Physics - The speed of sound
The speed of sound
A day spent at an athletics carnival provides strong evidence that sound
takes a finite time to travel a set distance. If you were at the end of a
100 metre track you would see the smoke emerge from the starter's pistol
before you heard the familiar 'bang'. This is evidence that although light
travels quickly to your eyes, the speed of sound is somewhat slower. Since
the seventeenth century we have known that the speed of sound in air is
roughly 340 metres per second, depending upon the temperature of the air.
The speed at which a particular medium can conduct sound is determined by
how quickly the molecules of the medium can pass on the vibrations.
It therefore makes sense that sound travels fastest in solids, slightly
slower in liquids and slower again in gases. Solids allow a faster rate of
transfer of the vibrations due to the proximity of the molecules. You
should familiarise yourself with some typical speeds of sound. In metals
the speed of sound is above 3000 metres per second. In water the speed of
sound is around 1400 to 1500 metres per second. In air at 20 Celsius the
speed of sound is 340 metres per second .
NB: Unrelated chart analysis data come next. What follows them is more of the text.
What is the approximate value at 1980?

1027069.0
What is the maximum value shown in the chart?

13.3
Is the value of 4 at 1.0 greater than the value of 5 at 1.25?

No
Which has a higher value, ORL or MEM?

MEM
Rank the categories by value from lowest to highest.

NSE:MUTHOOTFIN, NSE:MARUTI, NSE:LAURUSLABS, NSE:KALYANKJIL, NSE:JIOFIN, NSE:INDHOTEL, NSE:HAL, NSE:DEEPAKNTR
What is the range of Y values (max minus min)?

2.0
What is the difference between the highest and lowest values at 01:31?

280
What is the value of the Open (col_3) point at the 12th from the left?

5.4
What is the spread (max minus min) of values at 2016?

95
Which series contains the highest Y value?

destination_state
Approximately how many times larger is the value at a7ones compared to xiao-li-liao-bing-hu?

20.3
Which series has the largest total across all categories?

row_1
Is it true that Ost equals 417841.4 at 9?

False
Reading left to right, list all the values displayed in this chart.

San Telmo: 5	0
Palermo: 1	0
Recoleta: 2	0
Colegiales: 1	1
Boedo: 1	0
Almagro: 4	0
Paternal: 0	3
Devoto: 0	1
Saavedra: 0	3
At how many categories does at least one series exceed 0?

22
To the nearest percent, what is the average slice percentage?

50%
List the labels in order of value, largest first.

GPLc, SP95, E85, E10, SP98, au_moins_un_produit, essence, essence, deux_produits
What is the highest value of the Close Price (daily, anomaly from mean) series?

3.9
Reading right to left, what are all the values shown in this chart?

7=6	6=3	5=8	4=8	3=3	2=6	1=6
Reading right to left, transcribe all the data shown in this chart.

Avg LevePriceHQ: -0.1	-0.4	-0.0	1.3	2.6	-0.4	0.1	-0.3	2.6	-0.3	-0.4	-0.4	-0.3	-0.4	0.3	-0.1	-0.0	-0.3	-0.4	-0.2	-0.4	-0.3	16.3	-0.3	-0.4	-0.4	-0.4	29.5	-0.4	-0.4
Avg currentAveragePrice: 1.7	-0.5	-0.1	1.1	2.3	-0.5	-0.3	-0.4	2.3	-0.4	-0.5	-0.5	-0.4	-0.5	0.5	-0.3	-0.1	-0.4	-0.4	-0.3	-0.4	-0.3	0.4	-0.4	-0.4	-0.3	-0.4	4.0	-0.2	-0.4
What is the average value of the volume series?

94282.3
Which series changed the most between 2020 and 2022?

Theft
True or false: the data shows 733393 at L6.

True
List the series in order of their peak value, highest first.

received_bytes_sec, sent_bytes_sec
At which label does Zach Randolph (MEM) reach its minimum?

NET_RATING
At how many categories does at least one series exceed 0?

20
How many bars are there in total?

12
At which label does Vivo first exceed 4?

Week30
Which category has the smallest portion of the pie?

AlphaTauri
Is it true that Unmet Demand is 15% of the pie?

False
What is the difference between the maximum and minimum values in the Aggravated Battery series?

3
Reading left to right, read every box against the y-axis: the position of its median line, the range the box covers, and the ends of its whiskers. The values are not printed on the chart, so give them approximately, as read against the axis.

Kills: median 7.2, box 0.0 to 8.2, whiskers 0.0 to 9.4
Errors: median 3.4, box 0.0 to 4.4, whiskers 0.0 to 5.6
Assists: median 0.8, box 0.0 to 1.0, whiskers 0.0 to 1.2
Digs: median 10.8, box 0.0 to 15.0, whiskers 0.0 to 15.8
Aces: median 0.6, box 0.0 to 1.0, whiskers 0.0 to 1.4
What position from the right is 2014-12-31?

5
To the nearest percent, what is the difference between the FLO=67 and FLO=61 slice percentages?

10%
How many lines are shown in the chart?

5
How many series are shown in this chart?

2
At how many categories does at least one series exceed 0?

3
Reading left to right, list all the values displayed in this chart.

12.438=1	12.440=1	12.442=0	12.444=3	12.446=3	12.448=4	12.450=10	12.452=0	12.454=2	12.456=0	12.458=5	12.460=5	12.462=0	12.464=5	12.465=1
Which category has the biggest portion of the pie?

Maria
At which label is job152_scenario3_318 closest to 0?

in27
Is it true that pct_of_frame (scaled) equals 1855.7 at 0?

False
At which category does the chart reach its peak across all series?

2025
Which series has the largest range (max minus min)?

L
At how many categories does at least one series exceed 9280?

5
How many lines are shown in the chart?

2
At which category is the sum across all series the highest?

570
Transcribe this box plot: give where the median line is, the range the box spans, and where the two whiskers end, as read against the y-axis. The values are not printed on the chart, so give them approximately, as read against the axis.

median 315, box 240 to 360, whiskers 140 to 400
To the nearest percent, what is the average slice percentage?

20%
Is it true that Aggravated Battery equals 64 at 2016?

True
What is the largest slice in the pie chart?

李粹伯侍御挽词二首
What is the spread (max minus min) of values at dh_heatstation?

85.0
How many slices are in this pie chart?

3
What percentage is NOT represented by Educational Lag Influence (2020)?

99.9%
The table below shows the speed of sound in a range of different
substances. Remember that these values do not refer to the speed at which
the molecules are moving. The molecules merely vibrate around a mean
position. The speed of sound refers to the speed at which the vibrations
are transferred. Note that the speed of sound is not at all affected by the
frequency of the soundwave. It is purely a property of the medium itself.